USAA CEO Wayne Peacock received a 47% pay jump as he retired last April, the San Antonio Express News reports.
Peacock received $14.1 million in total compensation for the four months he worked in 2025, in comparison to the $9.6 million he received in salaries and bonuses in 2024, the newspaper reports. It adds this is a 74% increase from the $8.2 million he took home in 2023.
“USAA had record performance over the last two years, and our members and employees share in that success,” a company spokesperson said in a statement to the newspaper. “This year, more than half of our members will see reduced auto insurance premiums. And sharing our success with employees and leaders ensures we have top talent to serve our members.”
Peacock held the position for five years but worked for USAA in various roles for 36 years, the newspaper says.
The financial data comes from the Nebraska Department of Insurance, which requires insurers to report executive compensation. It didn’t include whether a severance package was included in Peacock’s total compensation, the article says. It adds that his predecessor, Stuart Parker, received $6.5 million in severance payments.
The Consumer Federation of America (CFA) reported in October that property and casualty insurance CEOs’ salaries and bonuses increased by 27% in 2024.

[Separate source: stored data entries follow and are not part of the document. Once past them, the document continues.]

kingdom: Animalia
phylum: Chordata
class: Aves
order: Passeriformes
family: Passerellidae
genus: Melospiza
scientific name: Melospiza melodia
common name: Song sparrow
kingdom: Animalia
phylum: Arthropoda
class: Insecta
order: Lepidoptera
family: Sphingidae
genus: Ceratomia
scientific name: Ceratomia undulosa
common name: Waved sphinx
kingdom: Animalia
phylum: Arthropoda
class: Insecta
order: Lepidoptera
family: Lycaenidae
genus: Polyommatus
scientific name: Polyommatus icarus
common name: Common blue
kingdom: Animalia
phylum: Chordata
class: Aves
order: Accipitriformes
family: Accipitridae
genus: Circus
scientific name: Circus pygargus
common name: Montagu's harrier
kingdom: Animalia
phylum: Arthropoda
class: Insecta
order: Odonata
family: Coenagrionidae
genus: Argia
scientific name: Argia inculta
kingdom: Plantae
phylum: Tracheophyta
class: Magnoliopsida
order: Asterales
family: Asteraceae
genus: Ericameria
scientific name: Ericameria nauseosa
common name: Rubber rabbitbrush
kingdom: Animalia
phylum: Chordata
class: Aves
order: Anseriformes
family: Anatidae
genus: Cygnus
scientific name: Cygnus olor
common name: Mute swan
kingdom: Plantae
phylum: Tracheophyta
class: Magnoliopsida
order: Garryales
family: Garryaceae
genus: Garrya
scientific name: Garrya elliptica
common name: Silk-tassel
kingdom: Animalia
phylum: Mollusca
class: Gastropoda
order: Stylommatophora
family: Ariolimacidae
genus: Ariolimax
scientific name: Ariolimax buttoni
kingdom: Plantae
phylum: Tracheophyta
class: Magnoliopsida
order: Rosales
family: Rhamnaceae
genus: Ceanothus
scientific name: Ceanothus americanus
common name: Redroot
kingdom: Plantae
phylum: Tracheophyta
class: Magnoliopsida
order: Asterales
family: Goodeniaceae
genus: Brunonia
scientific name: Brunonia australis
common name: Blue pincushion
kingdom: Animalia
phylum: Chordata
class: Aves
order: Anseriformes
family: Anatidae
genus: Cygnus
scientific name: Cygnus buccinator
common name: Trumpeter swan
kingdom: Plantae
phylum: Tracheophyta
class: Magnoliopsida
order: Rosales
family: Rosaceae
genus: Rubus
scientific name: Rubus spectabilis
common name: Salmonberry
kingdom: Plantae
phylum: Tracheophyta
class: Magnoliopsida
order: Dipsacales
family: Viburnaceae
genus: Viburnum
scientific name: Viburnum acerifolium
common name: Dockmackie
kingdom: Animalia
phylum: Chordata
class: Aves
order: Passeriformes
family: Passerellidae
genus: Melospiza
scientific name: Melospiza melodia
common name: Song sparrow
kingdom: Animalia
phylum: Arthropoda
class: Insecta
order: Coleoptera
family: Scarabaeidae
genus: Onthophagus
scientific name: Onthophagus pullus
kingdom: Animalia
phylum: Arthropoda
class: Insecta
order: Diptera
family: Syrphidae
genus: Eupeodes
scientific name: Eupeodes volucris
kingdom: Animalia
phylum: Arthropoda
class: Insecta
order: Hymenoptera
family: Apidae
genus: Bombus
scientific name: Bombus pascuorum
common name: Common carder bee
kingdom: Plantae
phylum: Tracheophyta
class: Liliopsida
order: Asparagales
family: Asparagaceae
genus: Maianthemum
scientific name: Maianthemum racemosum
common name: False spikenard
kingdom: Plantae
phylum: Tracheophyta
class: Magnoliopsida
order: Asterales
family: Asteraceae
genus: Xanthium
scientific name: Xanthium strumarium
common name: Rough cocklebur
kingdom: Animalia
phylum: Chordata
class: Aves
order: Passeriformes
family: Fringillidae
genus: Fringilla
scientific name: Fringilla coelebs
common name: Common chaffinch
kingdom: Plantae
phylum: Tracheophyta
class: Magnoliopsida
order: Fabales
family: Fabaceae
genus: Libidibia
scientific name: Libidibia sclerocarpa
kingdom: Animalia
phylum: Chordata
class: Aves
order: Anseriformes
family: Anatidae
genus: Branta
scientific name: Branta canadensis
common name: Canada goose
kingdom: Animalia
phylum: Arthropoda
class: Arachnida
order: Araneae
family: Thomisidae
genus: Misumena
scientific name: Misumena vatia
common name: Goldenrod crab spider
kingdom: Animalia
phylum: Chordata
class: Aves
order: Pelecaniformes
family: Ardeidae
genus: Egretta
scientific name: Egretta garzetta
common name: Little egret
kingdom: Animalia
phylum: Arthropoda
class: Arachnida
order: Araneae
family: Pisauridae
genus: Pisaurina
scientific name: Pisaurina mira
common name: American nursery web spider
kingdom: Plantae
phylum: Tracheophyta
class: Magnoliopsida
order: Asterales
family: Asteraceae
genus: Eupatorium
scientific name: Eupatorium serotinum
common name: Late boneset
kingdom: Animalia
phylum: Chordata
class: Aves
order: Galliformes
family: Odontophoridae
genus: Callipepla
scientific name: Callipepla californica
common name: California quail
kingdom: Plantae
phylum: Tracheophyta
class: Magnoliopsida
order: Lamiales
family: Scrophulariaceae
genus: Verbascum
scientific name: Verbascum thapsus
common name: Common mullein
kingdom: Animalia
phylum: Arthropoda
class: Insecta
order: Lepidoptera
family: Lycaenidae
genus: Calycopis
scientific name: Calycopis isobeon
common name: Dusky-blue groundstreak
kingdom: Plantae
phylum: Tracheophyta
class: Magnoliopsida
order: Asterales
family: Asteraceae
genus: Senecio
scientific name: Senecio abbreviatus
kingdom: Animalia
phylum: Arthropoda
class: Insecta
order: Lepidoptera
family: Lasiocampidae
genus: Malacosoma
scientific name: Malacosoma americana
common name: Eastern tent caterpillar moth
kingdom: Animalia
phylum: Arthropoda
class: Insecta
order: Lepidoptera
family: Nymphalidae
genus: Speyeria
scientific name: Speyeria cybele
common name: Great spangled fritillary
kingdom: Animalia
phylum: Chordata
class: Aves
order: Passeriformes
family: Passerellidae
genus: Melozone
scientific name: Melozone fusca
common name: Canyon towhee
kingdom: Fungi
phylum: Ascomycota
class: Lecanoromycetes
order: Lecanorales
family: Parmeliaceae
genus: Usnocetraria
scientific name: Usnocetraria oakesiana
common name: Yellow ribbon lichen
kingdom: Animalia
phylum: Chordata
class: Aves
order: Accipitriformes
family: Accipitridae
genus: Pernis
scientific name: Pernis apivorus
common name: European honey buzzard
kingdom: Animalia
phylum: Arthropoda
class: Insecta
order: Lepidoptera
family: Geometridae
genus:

“Executives at America’s large auto and homeowners insurance companies raked in huge salaries, bonuses, and stock options in 2024, while their customers faced another year of sizable premium hikes and increasingly widespread non-renewal notices,” CFA says. “CEOs at the nation’s ten largest insurance companies received over $134 million in total compensation in 2024 and over $391 million over the past three years.”
Auto insurance costs were 7% higher in May 2025 compared to May 2024, while industry profits increased to $169 million in 2024, an Oct. 22 press release about the report says.
“2024 was a bad year for policyholders, but another great year for insurance company shareholders and their CEOs,” said Michael DeLong, CFA’s research and advocacy associate. “Insurance companies told regulators they had to charge consumers billions more in 2024 to stay afloat, but customers were just paying the price for insurer greed and executive excess.”
The report found that Allstate had the largest auto insurance rate increase among the top 10 carriers at 12.2%. Compensation for its CEO/board chairman/president increased from $16.5 million to $26.1 million in 2024.
Liberty Mutual’s auto insurance increased by 9.9%, the second largest increase, while compensation for its chairman/CEO/president dropped from $10.3 million to $10.2 million.
Farmer’s Insurance had the third-highest increase of 9.8%, with its CEO’s compensation increasing from $3.4 million to $5.1 million.
State Farm saw the fourth-highest increase in auto insurance premiums at 8%, with its CEO/president’s compensation increasing from $3.6 million to $4.4 million
Travelers Insurance had a premium increase of 7.4%, with the chairman/CEO’s compensation increasing from $22.7 million to $23 million.
Data from the report also comes from filings made with the Nebraska Department of Insurance.